- What is being asked:
Return exactly the lines of the records below, starting at the line that contains "staining of melanoma" and ending at the line that contains "(DAB) staining of", with both of those lines kept.

- Provided data:
⁂
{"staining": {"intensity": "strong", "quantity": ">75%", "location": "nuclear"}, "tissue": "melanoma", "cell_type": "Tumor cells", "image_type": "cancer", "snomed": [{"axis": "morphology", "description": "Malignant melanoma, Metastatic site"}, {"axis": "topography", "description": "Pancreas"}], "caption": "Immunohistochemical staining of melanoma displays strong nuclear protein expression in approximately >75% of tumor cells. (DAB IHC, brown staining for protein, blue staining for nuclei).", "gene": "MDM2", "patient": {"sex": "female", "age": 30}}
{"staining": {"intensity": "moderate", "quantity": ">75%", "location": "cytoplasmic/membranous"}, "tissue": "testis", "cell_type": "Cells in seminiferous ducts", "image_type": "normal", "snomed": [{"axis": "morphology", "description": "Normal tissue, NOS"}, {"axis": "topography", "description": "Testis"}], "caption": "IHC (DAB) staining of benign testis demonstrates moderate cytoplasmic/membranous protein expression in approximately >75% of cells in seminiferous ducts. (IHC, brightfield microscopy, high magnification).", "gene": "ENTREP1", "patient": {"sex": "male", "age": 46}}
⁂
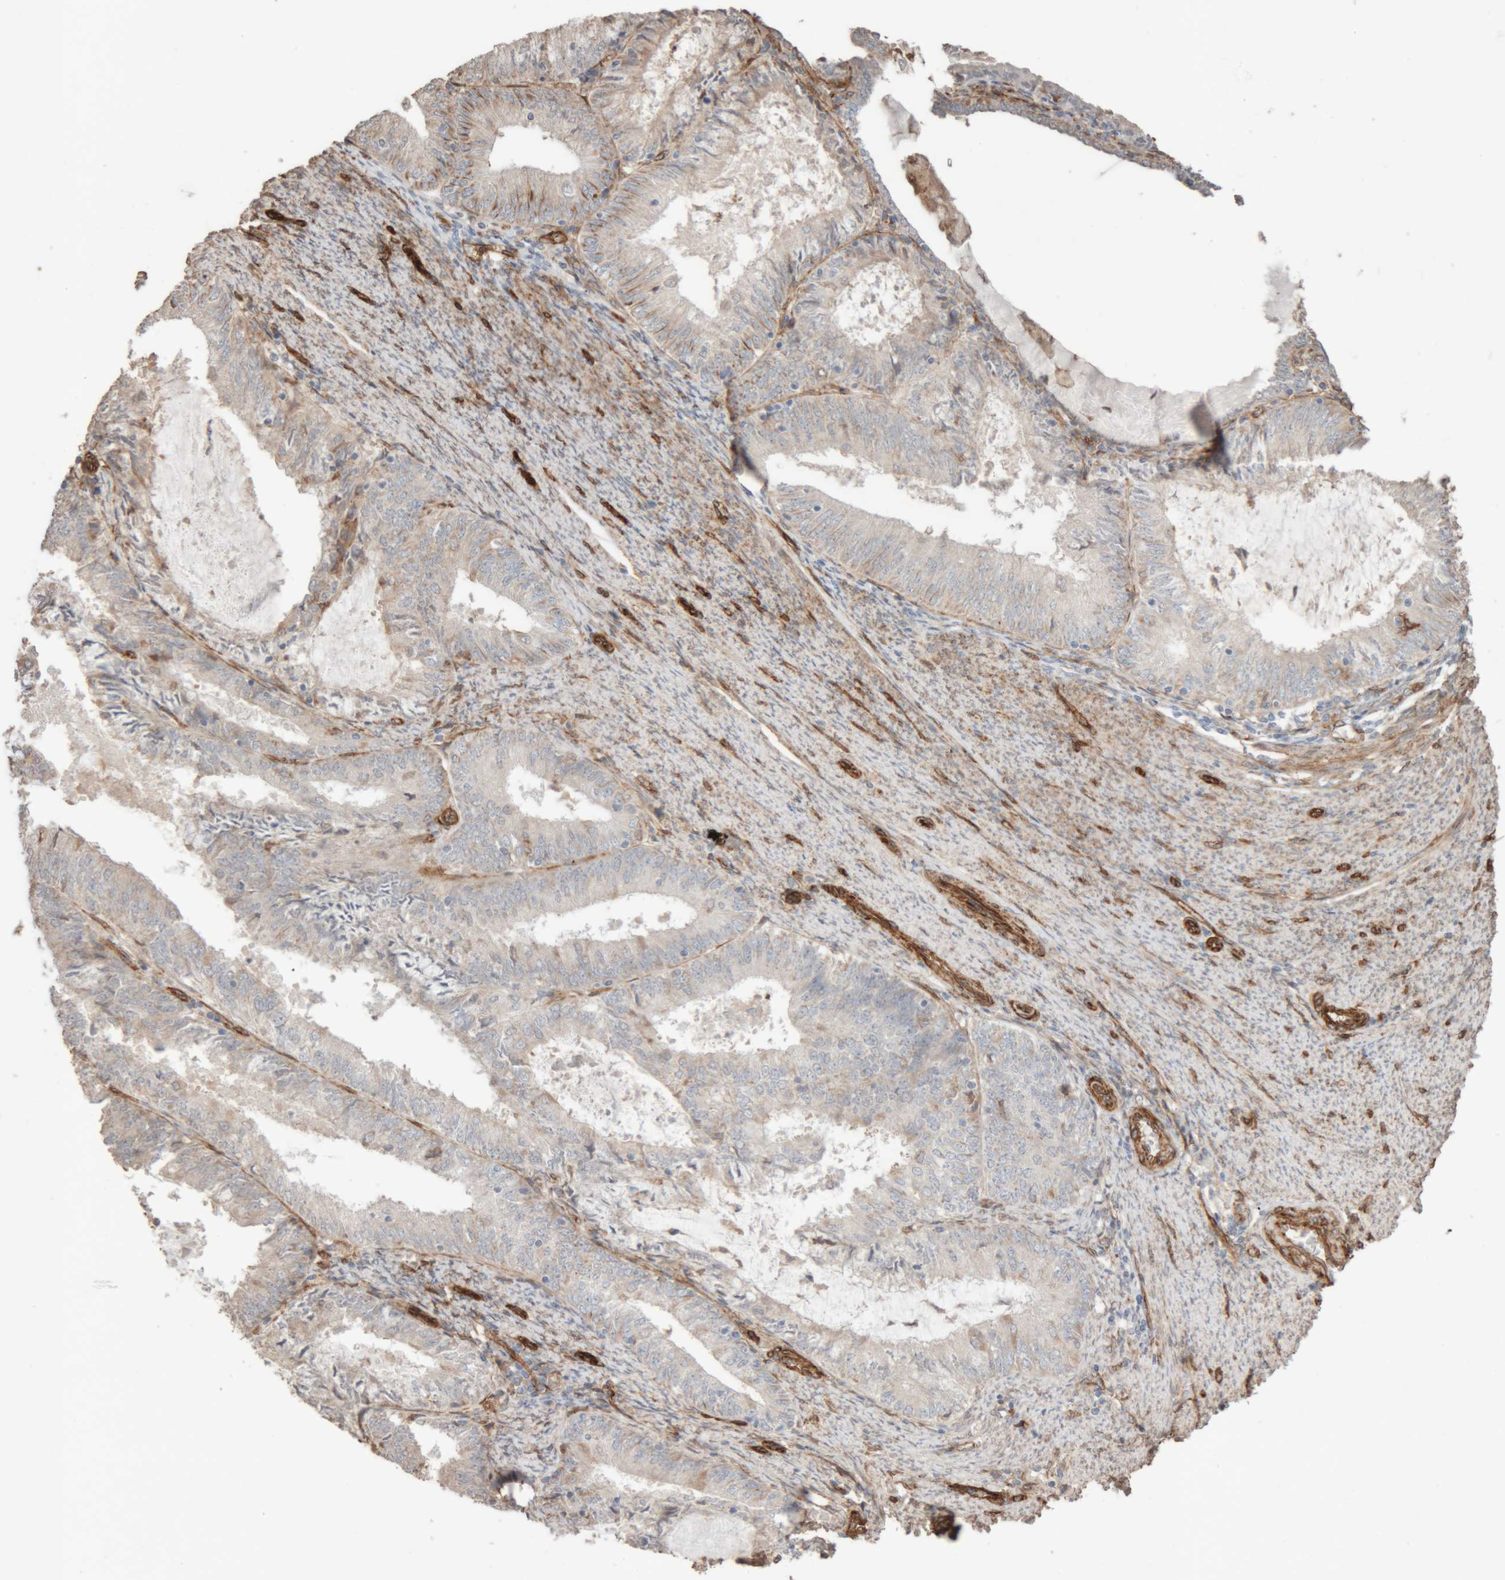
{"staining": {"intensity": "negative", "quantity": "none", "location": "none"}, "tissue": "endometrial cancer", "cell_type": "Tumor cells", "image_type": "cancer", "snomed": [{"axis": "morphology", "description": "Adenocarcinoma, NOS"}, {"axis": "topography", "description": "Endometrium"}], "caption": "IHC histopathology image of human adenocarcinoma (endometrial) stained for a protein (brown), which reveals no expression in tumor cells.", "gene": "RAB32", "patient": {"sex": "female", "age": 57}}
⁂
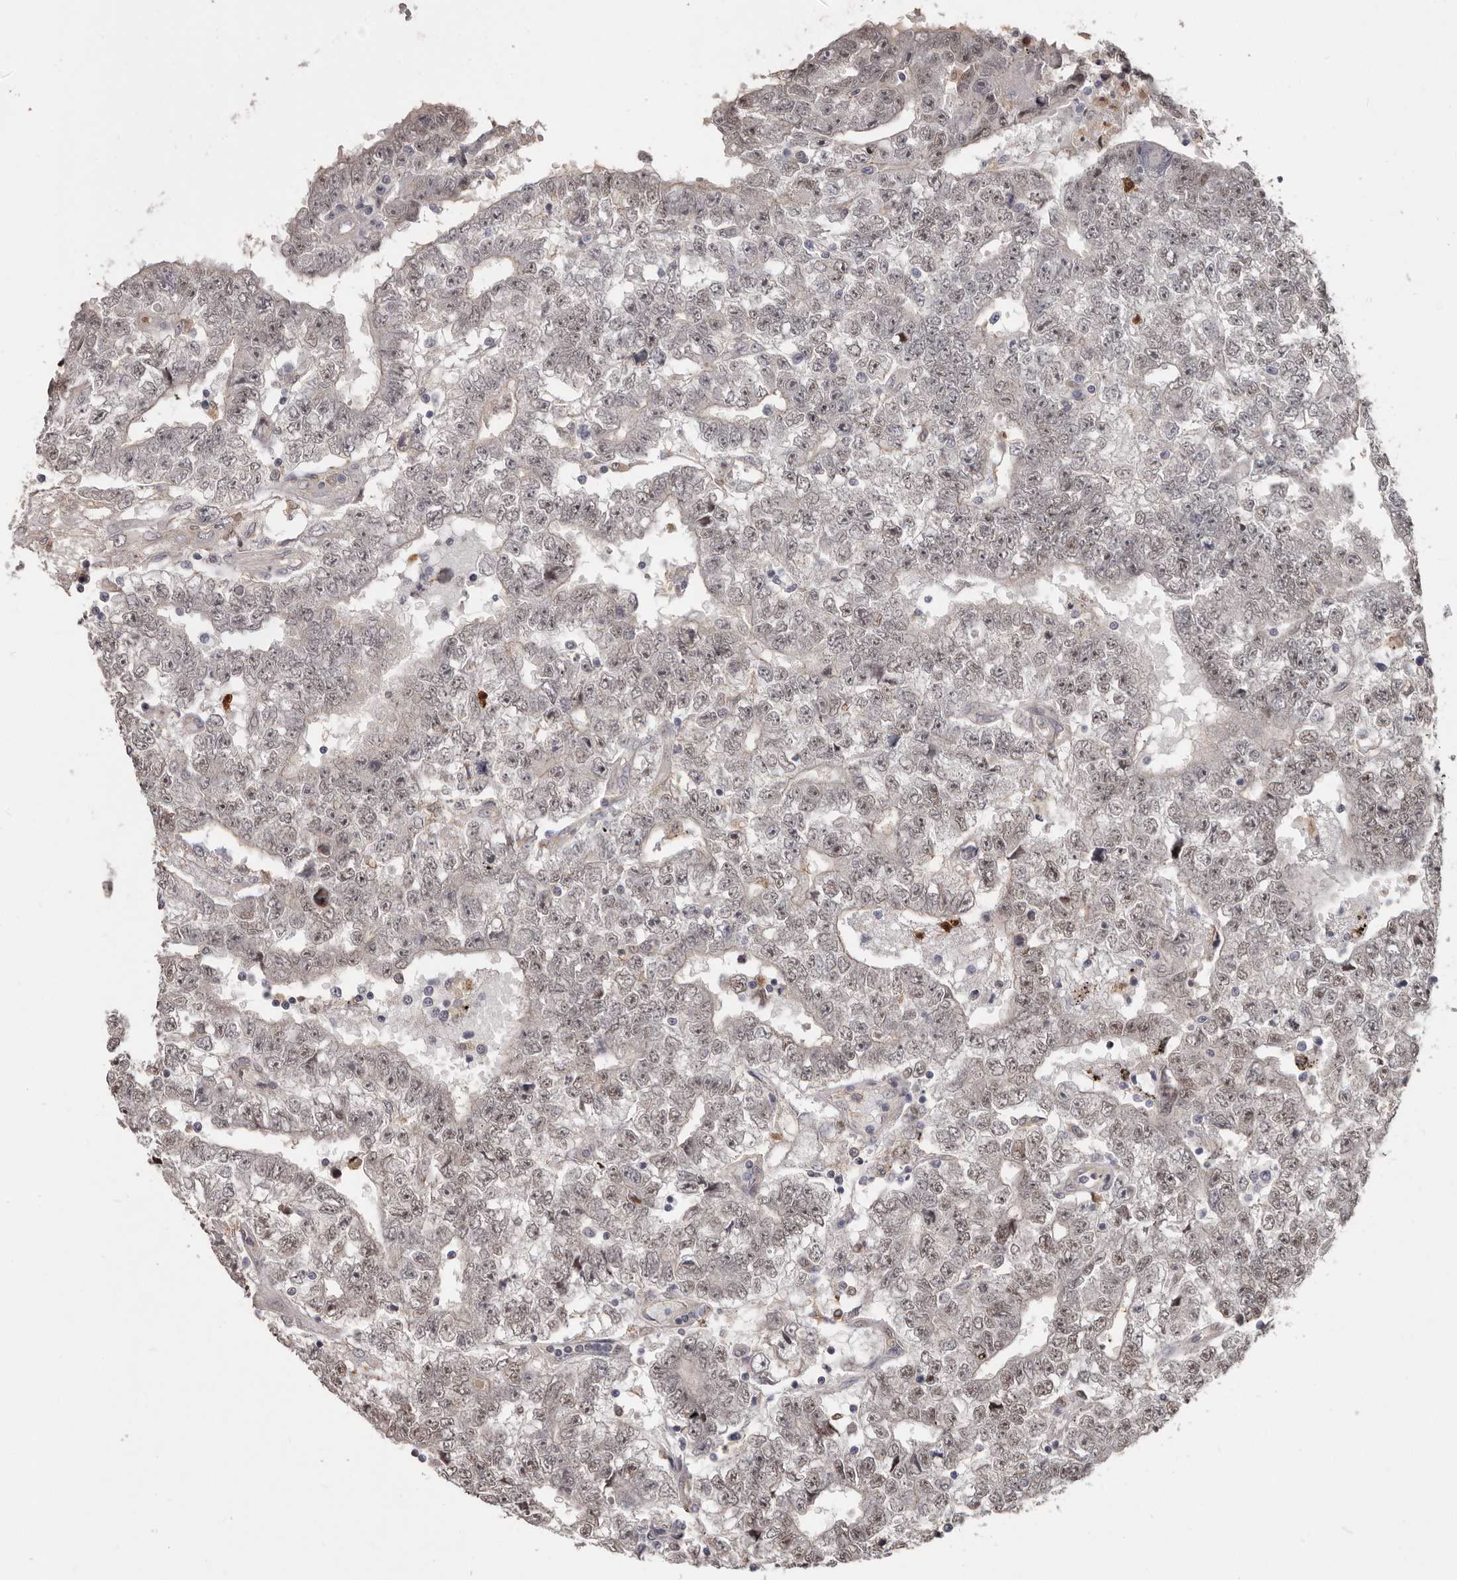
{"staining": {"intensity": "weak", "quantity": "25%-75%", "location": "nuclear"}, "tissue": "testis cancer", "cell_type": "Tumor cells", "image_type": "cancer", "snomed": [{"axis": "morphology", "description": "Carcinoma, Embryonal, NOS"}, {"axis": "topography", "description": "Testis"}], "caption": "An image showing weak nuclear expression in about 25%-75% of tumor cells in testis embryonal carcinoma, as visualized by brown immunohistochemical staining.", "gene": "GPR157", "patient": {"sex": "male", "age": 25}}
⁂
- Finished exercise:
{"staining": {"intensity": "strong", "quantity": ">75%", "location": "nuclear"}, "tissue": "melanoma", "cell_type": "Tumor cells", "image_type": "cancer", "snomed": [{"axis": "morphology", "description": "Malignant melanoma, Metastatic site"}, {"axis": "topography", "description": "Pancreas"}], "caption": "Immunohistochemical staining of melanoma displays strong nuclear protein expression in approximately >75% of tumor cells. (DAB IHC, brown staining for protein, blue staining for nuclei).", "gene": "MDM2", "patient": {"sex": "female", "age": 30}}
{"staining": {"intensity": "moderate", "quantity": ">75%", "location": "cytoplasmic/membranous"}, "tissue": "testis", "cell_type": "Cells in seminiferous ducts", "image_type": "normal", "snomed": [{"axis": "morphology", "description": "Normal tissue, NOS"}, {"axis": "topography", "description": "Testis"}], "caption": "IHC (DAB) staining of benign testis demonstrates moderate cytoplasmic/membranous protein expression in approximately >75% of cells in seminiferous ducts. (IHC, brightfield microscopy, high magnification).", "gene": "ENTREP1", "patient": {"sex": "male", "age": 46}}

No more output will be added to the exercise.